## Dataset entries
────────────────

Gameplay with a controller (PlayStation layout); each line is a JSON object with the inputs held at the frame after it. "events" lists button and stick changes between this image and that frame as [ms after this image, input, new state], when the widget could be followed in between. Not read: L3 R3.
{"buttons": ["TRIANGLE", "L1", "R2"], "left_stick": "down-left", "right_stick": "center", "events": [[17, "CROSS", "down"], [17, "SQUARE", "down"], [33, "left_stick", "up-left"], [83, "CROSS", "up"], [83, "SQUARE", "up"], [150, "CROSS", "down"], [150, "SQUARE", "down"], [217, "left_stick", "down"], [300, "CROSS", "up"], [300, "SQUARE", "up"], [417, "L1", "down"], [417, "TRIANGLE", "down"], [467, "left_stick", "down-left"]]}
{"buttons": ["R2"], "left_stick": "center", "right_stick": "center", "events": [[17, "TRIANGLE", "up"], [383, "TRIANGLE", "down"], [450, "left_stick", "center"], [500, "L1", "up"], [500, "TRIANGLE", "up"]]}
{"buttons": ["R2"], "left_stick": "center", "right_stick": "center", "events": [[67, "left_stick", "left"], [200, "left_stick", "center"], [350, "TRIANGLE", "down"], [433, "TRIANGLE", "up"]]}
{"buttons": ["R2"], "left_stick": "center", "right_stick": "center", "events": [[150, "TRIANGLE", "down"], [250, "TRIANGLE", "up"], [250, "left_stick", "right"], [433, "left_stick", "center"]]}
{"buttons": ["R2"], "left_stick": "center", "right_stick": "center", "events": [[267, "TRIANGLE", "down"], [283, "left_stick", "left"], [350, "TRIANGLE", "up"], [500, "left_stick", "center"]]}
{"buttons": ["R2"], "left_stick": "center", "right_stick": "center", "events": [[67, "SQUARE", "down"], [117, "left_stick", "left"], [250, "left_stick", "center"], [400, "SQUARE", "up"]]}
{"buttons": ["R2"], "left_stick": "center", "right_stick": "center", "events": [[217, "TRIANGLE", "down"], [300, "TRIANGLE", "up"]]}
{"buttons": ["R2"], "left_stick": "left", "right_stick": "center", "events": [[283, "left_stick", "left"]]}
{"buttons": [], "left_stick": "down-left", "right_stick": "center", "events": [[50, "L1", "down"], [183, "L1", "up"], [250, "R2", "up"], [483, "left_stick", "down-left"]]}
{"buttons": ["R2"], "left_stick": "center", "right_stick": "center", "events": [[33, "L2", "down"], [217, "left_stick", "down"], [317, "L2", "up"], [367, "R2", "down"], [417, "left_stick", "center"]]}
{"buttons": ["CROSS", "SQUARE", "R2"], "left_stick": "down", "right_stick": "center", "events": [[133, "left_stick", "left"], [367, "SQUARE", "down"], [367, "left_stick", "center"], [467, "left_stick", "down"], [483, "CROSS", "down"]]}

────────────────

List the lines of the records where "CROSS" occurs.

{"buttons": ["TRIANGLE", "L1", "R2"], "left_stick": "down-left", "right_stick": "center", "events": [[17, "CROSS", "down"], [17, "SQUARE", "down"], [33, "left_stick", "up-left"], [83, "CROSS", "up"], [83, "SQUARE", "up"], [150, "CROSS", "down"], [150, "SQUARE", "down"], [217, "left_stick", "down"], [300, "CROSS", "up"], [300, "SQUARE", "up"], [417, "L1", "down"], [417, "TRIANGLE", "down"], [467, "left_stick", "down-left"]]}
{"buttons": ["CROSS", "SQUARE", "R2"], "left_stick": "down", "right_stick": "center", "events": [[133, "left_stick", "left"], [367, "SQUARE", "down"], [367, "left_stick", "center"], [467, "left_stick", "down"], [483, "CROSS", "down"]]}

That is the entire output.